Jason’s hands tightened on the steering wheel. “Six figures? From where?”

“That’s the problem. The deposits are coming from a business called ‘Oasis Financial Services.’ They’re very generic and very anonymous.” Olive looked up from her phone. “What do you think this means?”

Jason shook his head, conflict playing out across his features—disappointment warring with the desire to believe his father was innocent. “Dad said he got away from what happened in Texas. He told us he cut all ties with that network years ago.”

“He still has his medical license, right?”

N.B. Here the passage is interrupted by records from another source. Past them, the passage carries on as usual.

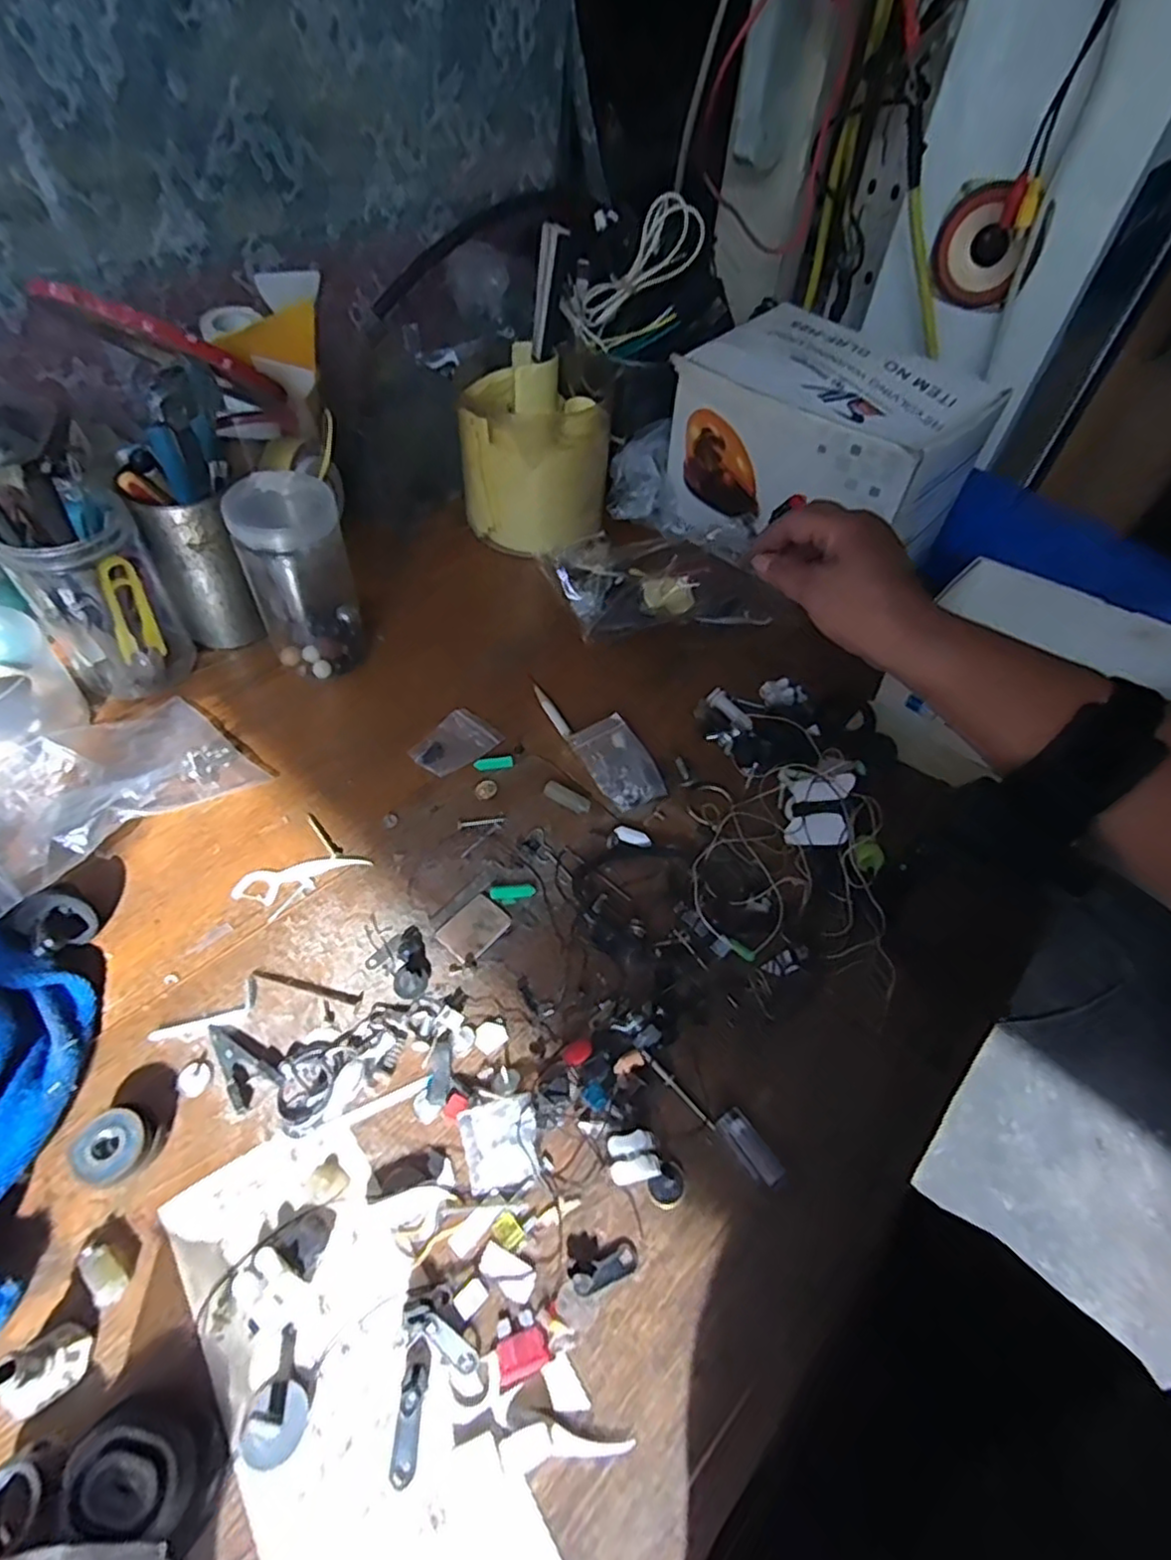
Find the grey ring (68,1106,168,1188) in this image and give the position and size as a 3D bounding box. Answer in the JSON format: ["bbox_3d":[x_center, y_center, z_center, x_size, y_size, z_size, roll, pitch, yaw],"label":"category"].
[{"bbox_3d":[-0.202,0.159,0.295,0.028,0.018,0.028,2,52,-2],"label":"grey ring"}]

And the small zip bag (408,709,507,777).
[{"bbox_3d":[-0.086,-0.024,0.454,0.041,0.004,0.053,32,57,20],"label":"small zip bag"}]

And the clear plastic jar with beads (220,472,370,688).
[{"bbox_3d":[-0.189,-0.130,0.456,0.057,0.125,0.052,2,52,-2],"label":"clear plastic jar with beads"}]

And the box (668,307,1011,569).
[{"bbox_3d":[0.188,-0.263,0.548,0.148,0.124,0.202,-36,62,-27],"label":"box"}]

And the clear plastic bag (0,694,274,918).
[{"bbox_3d":[-0.287,0.003,0.401,0.106,0.035,0.147,34,58,22],"label":"clear plastic bag"}]

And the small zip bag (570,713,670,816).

“Yes. He works part-time at a home health clinic in Tampa. Just a few days a week, helping elderly patients who can’t get to regular doctors’ offices. It’s legitimate work.” Jason’s voice sounded flat, as if he was trying to convince himself as much as her.

Olive chose her next words carefully, aware she was walking into sensitive territory. “Do you think these people are still manipulating him somehow?”

The question hung in the air between them.

She wasn’t quite sure Lloyd was being manipulated—his behavior at the hospital, the way he’d seemed almost resigned to telling them the truth, suggested someone who might be more involved than he’d initially let on. Though he’d appeared contrite earlier, maybe that was all an act.

“I don’t know,” Jason said. “Six months ago, I would have said absolutely not. Dad seemed . . . settled. Happy even, especially after he started dating Nancy. But now . . .” He gestured at Olive’s phone. “How do you explain that kind of money?”

“Maybe we should ask him,” Olive said. “When we find him.”